◆ WHAT TO PRODUCE ◆
Every line of the material that includes the word "display" is to be shown.

◆ SOURCE MATERIAL ◆
——
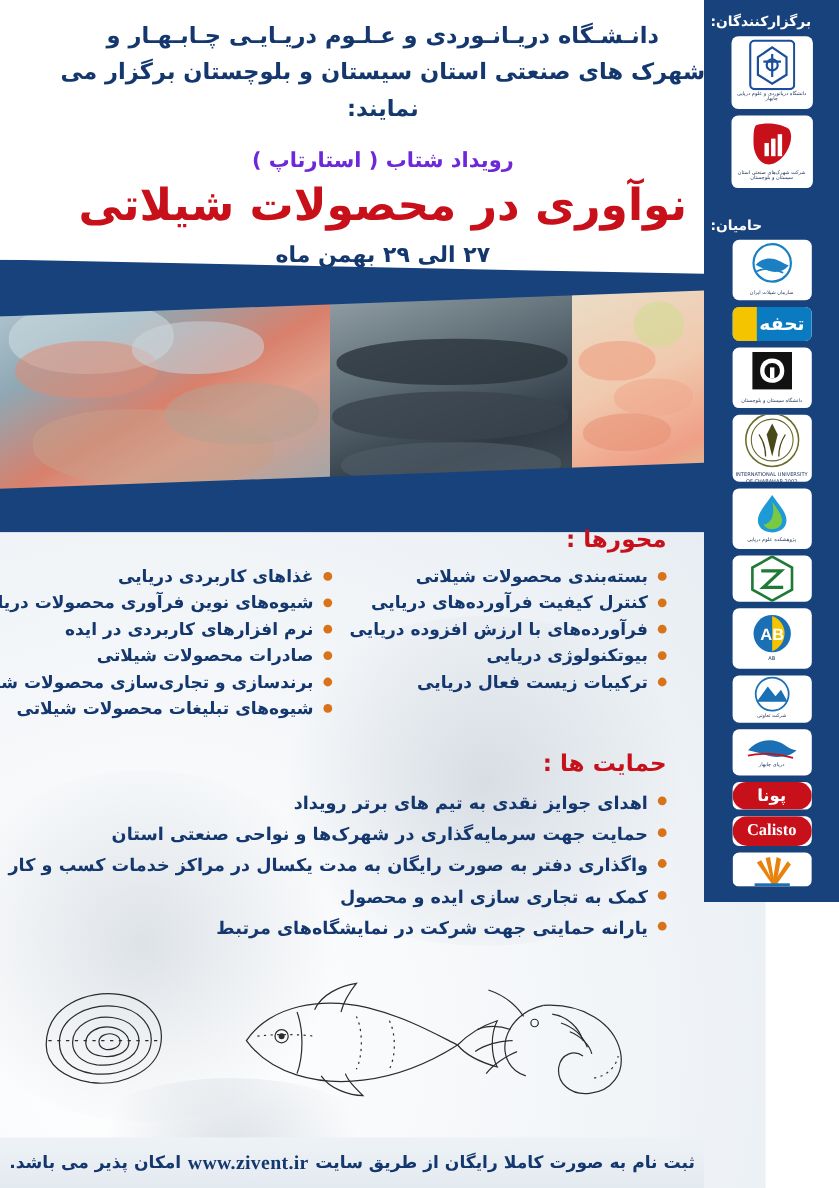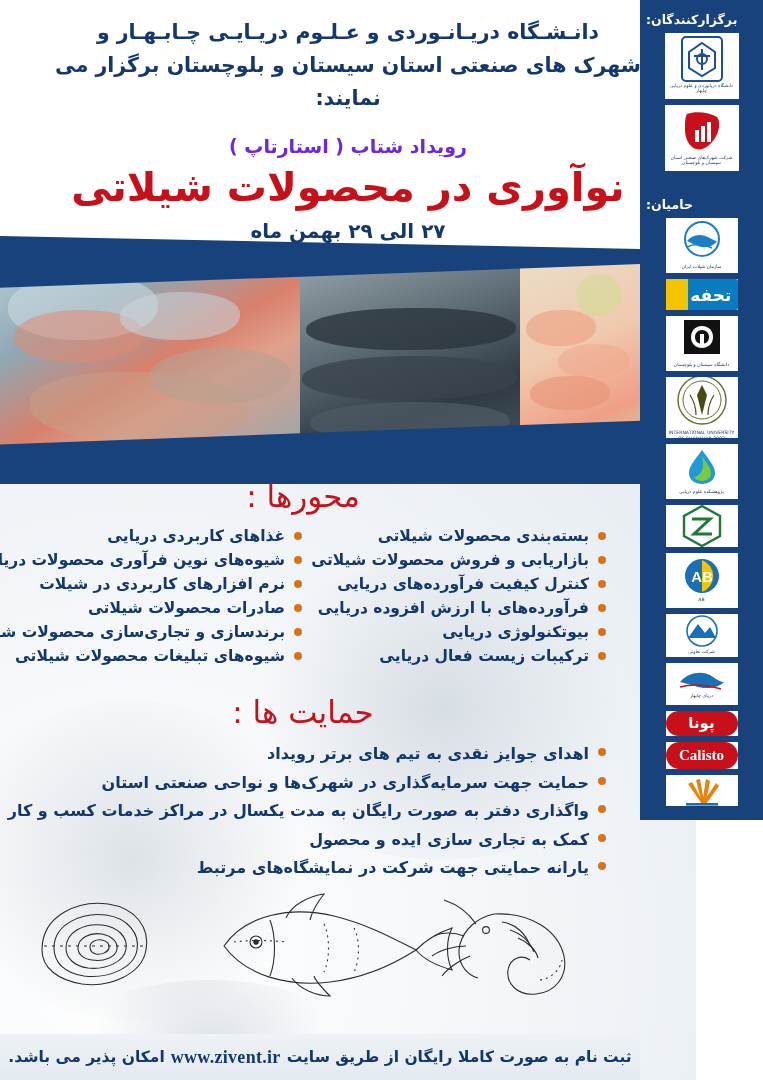--- a/index.html
+++ b/index.html
@@ -74,22 +74,22 @@
   #swoosh-bottom{
     position:absolute; left:0; top:418px; width:640px; height:66px;
     background:#17427c;
     clip-path:polygon(0 40%, 100% 4%, 100% 100%, 0 100%);
   }
 
   
   #content{ position:absolute; left:0; top:478px; width:640px; }
 
   .sec-title{
-    color:#c8101a; font-weight:normal; font-size:31px;
-    text-align:center; padding-right:34px;
+    color:#c8101a; font-weight:bold; font-size:21px;
+    text-align:right; padding-right:34px;
   }
   .bullets{ list-style:none; }
   .bullets li{
     position:relative; color:#14386e; font-weight:bold;
     font-size:15.5px; line-height:1.55; padding-right:17px; direction:rtl;
     white-space:nowrap;
   }
   .bullets li::before{
     content:""; position:absolute; right:0; top:8px;
     width:8px; height:8px; border-radius:50%;
@@ -130,21 +130,21 @@
     position:absolute; right:0; top:0; width:123px; height:820px;
     background:#17427c;
     padding:8px 6px 8px 6px;
     display:flex; flex-direction:column; align-items:center;
   }
   .side-head{
     color:#ffffff; font-weight:bold; font-size:12.5px; direction:rtl;
     align-self:flex-end; margin:4px 4px 6px 0;
   }
   .logo-card{
-    width:72px; background:#ffffff; border-radius:0;
+    width:72px; background:#ffffff; border-radius:6px;
     margin:0 auto 6px auto; display:flex; flex-direction:column;
     align-items:center; justify-content:center; overflow:hidden;
   }
   .logo-card.big{ width:74px; height:84px; }
   .logo-card.m{ width:72px; height:54px; }
   .logo-card.s{ width:72px; height:46px; }
   .logo-card.tall{ width:72px; height:70px; }
   .logo-mark{ display:flex; align-items:center; justify-content:center; }
   .logo-cap{
     font-size:4.6px; color:#20355e; text-align:center; line-height:1.25;
@@ -204,30 +204,29 @@
     <div id="swoosh-top"></div>
     <div id="swoosh-bottom"></div>
 
     <div id="content">
 
       <div class="sec-title">محورها :</div>
 
       <div id="axes-wrap">
         <ul class="bullets" id="axes-right">
           <li>بسته‌بندی محصولات شیلاتی</li>
-          <li>بازاریابی و فروش محصولات شیلاتی</li>
           <li>کنترل کیفیت فرآورده‌های دریایی</li>
           <li>فرآورده‌های با ارزش افزوده دریایی</li>
           <li>بیوتکنولوژی دریایی</li>
           <li>ترکیبات زیست فعال دریایی</li>
         </ul>
         <ul class="bullets" id="axes-left">
           <li>غذاهای کاربردی دریایی</li>
           <li>شیوه‌های نوین فرآوری محصولات دریایی</li>
-          <li>نرم افزارهای کاربردی در شیلات</li>
+          <li>نرم افزارهای کاربردی در ایده</li>
           <li>صادرات محصولات شیلاتی</li>
           <li>برندسازی و تجاری‌سازی محصولات شیلاتی</li>
           <li>شیوه‌های تبلیغات محصولات شیلاتی</li>
         </ul>
       </div>
 
       <div class="sec-title" id="supports-title">حمایت ها :</div>
 
       <ul class="bullets" id="supports">
         <li>اهدای جوایز نقدی به تیم های برتر رویداد</li>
——
◆ ANSWER TO THIS PROBLEM ◆
     display:flex; flex-direction:column; align-items:center;
     margin:0 auto 6px auto; display:flex; flex-direction:column;
   .logo-mark{ display:flex; align-items:center; justify-content:center; }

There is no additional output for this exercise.